201906.11
0

Lease deal approved as Laguna Niguel again looks to convert a long-vacant courthouse into the city’s downtown

by in News

The county is ready to let go of its old courthouse property in Laguna Niguel, which city leaders hope will become the heart of the city’s downtown.

The Orange County Board of Supervisors agreed last week to a lease deal that could result in a $210 million mixed-use development, with a big food hall, commercial and retail space and housing replacing the long-vacant South County Justice Center at Alicia and Crown Valley parkways. City leaders still have to sign off on the developers’ vision.

The deal is with real estate firms Burnham-Ward Properties and Sares-Regis Group to redevelop the county-owned 24-acre parcel, which also includes a county library and a maintenance yard. The project is being called the Laguna Niguel Town Center.

Laguna Niguel leaders for decades have eyed the location as a home for the city’s downtown – the discussions intensified after the courthouse closed in 2008. The city even built its City Hall next door in 2011.

“Laguna Niguel has been waiting patiently,” Mayor John Mark Jennings said. “Laguna Niguel has always wanted and deserved downtown.
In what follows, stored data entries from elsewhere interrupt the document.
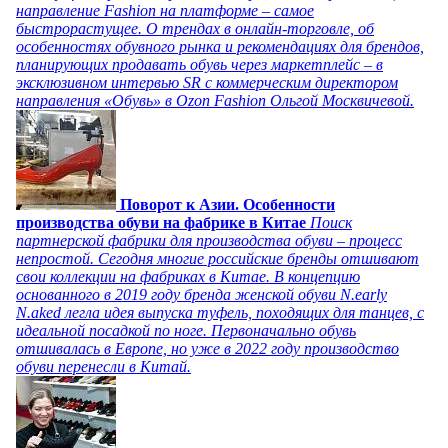
направление Fashion на платформе – самое
быстрорастущее. О трендах в онлайн-торговле, об
особенностях обувного рынка и рекомендациях для брендов,
планирующих продавать обувь через маркетплейс – в
эксклюзивном интервью SR с коммерческим директором
направления «Обувь» в Ozon Fashion Ольгой Москвичевой.
Поворот к Азии. Особенности
производства обуви на фабрике в Китае
Поиск
партнерской фабрики для производства обуви – процесс
непростой. Сегодня многие российские бренды отшивают
свои коллекции на фабриках в Китае. В концепцию
основанного в 2019 году бренда женской обуви N.early
N.aked легла идея выпуска туфель, походящих для танцев, с
идеальной посадкой по ноге. Первоначально обувь
отшивалась в Европе, но уже в 2022 году производство
обуви перенесли в Китай.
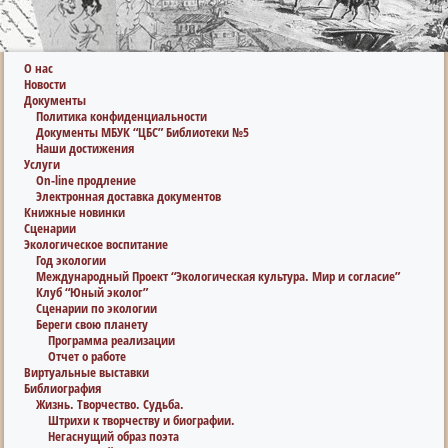
О нас
Новости
Документы
Политика конфиденциальности
Документы МБУК “ЦБС” Библиотеки №5
Наши достижения
Услуги
On-line продление
Электронная доставка документов
Книжные новинки
Сценарии
Экологическое воспитание
Год экологии
Международный Проект “Экологическая культура. Мир и согласие”
Клуб “Юный эколог”
Сценарии по экологии
Береги свою планету
Программа реализации
Отчет о работе
Виртуальные выставки
Библиография
Жизнь. Творчество. Судьба.
Штрихи к творчеству и биографии.
Негаснущий образ поэта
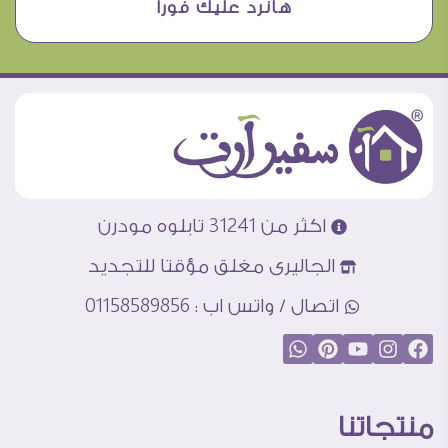
هانرد عليك فورا
اكثر من 31241 تابلوه مودرن
الجاليرى مغلق مؤقتا للتجديد
اتصال / واتس اب : 01158589856
منتجاتنا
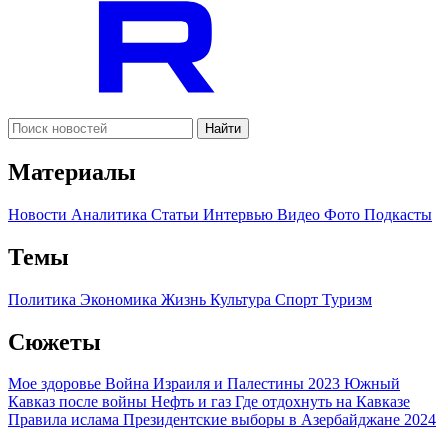
Найти
Материалы
Новости
Аналитика
Статьи
Интервью
Видео
Фото
Подкасты
Темы
Политика
Экономика
Жизнь
Культура
Спорт
Туризм
Сюжеты
Мое здоровье
Война Израиля и Палестины 2023
Южный
Кавказ после войны
Нефть и газ
Где отдохнуть на Кавказе
Правила ислама
Президентские выборы в Азербайджане 2024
This project goes a long way in filing that goal.”

The developers are proposing more than 200,000 square feet of commercial space, 138,000 square feet of retail space, a 20,400-square-feet food hall, a 12,000-square-feet specialty market and a 7,500-square-feet restaurant, according to county staffers.
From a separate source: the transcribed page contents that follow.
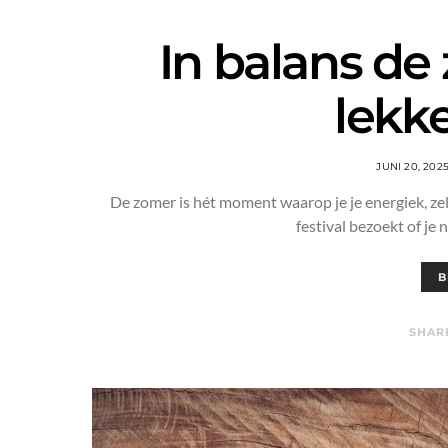
In balans de 
lekke
JUNI 20, 202
De zomer is hét moment waarop je je energiek, zelf
festival bezoekt of je
B
SHAR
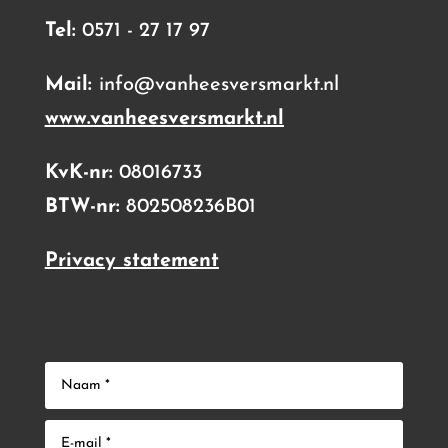
Tel:
0571 - 27 17 97
Mail:
info@vanheesversmarkt.nl
www.vanheesversmarkt.nl
KvK-nr:
08016733
BTW-nr:
802508236B01
Privacy statement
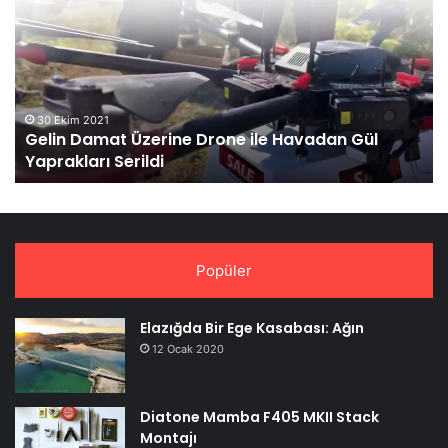
Üzerine
La
Drone
Fo
ile
Sı
Havadan
Gül
Yaprakları
30 Ekim 2021
Gelin Damat Üzerine Drone ile Havadan Gül
Serildi
Yaprakları Serildi
Popüler
Elazığda Bir Ege Kasabası: Ağın
12 Ocak 2020
Diatone Mamba F405 MKII Stack
Montajı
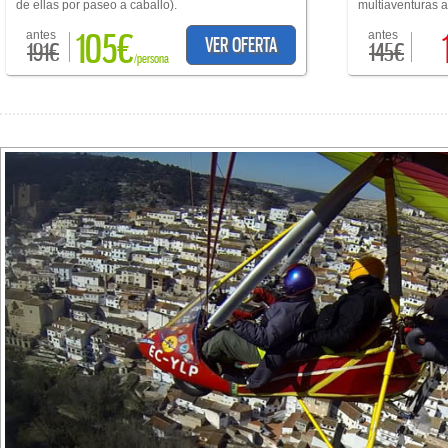
de ellas por paseo a caballo).
multiaventuras a 
105€
antes
antes
VER OFERTA
191€
145€
/persona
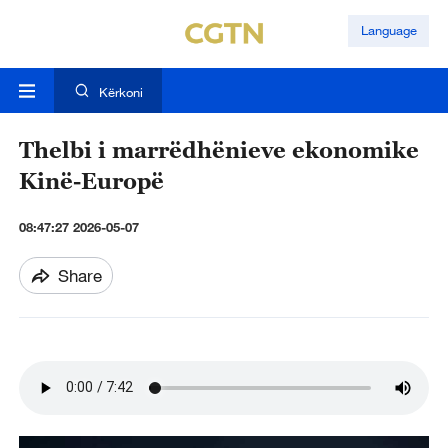
Language
Kërkoni
Thelbi i marrëdhënieve ekonomike
Kinë-Europë
08:47:27 2026-05-07
Share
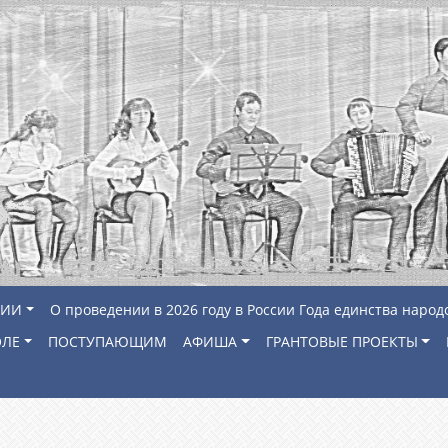
ЦИИ
О проведении в 2026 году в России Года единства народ
ОЛЕ
ПОСТУПАЮЩИМ
АФИША
ГРАНТОВЫЕ ПРОЕКТЫ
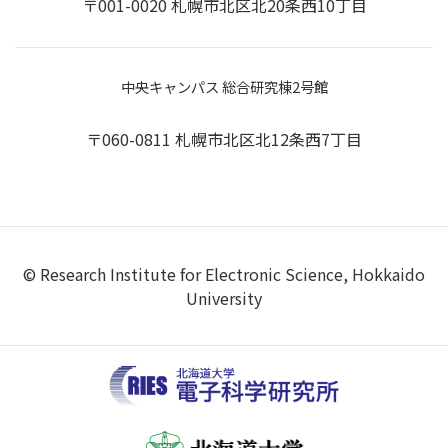
〒001-0020 札幌市北区北20条西10丁目
中央キャンパス 総合研究棟2号館
〒060-0811 札幌市北区北12条西7丁目
© Research Institute for Electronic Science, Hokkaido
University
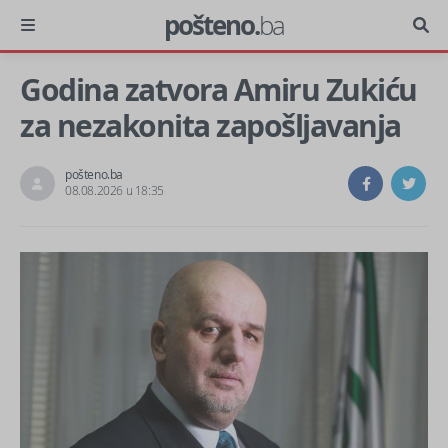
pošteno.
ba
Godina zatvora Amiru Zukiću
za nezakonita zapošljavanja
pošteno.ba
08.08.2026 u 18:35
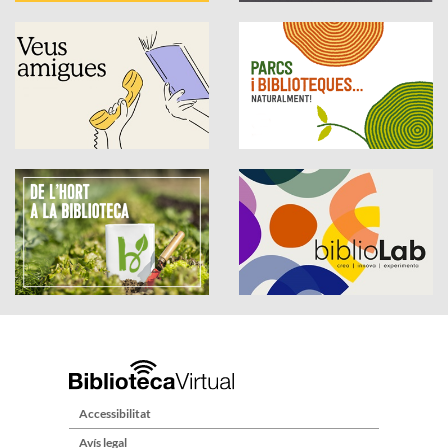
Accessibilitat
Avís legal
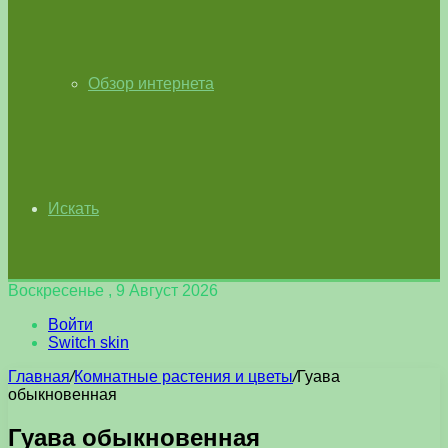
Обзор интернета
Искать
Воскресенье , 9 Август 2026
Войти
Switch skin
Главная
/
Комнатные растения и цветы
/
Гуава
обыкновенная
Гуава обыкновенная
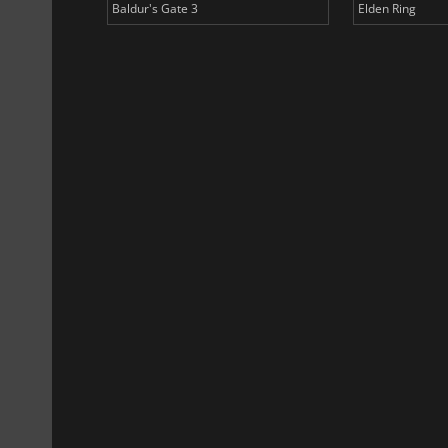
Baldur's Gate 3
Elden Ring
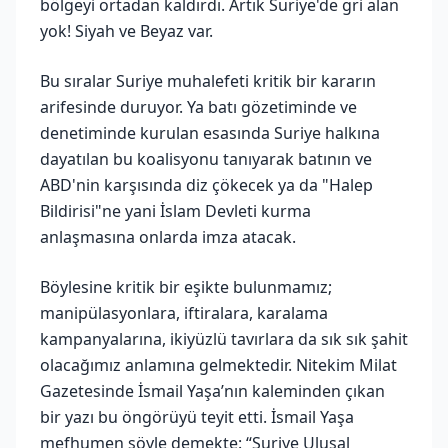
bölgeyi ortadan kaldırdı. Artık Suriye'de gri alan
yok! Siyah ve Beyaz var.
Bu sıralar Suriye muhalefeti kritik bir kararın
arifesinde duruyor. Ya batı gözetiminde ve
denetiminde kurulan esasında Suriye halkına
dayatılan bu koalisyonu tanıyarak batının ve
ABD'nin karşısında diz çökecek ya da "Halep
Bildirisi"ne yani İslam Devleti kurma
anlaşmasına onlarda imza atacak.
Böylesine kritik bir eşikte bulunmamız;
manipülasyonlara, iftiralara, karalama
kampanyalarına, ikiyüzlü tavırlara da sık sık şahit
olacağımız anlamına gelmektedir. Nitekim Milat
Gazetesinde İsmail Yaşa’nın kaleminden çıkan
bir yazı bu öngörüyü teyit etti. İsmail Yaşa
mefhumen şöyle demekte: “Suriye Ulusal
The developers also propose to relocate the county library toward the middle of the parcel, which they would pay for.

But parts of the project have yet to be fleshed out, including the number or exact types of housing units that will be proposed. Those things would still have to be approved by the City Council.

When the city last discussed the property in 2017, council members were expecting about 200 units of housing in the site.

That remains a “fair starting point,” Jennings said.

The city plans to hold a public workshop this summer for the developer to get feedback from the community.

Several proposals have been submitted to redevelop the property, including one from Costa Mesa-based Lab Holding that gained traction for creating a dining and entertainment district at the site.

The deal between the county and Lab Holding fell apart in 2017. The developer sued the county last year, saying in its complaint that the county negotiated in bad faith and unilaterally terminated the agreement. The county had said it wanted the developer to offer a project completion guarantee, which Lab Holding refused to do.

The lawsuit remains in Orange County Superior Court, but the project is allowed by the court to go forward as it is, county spokeswoman Molly Nichelson said in an e-mail.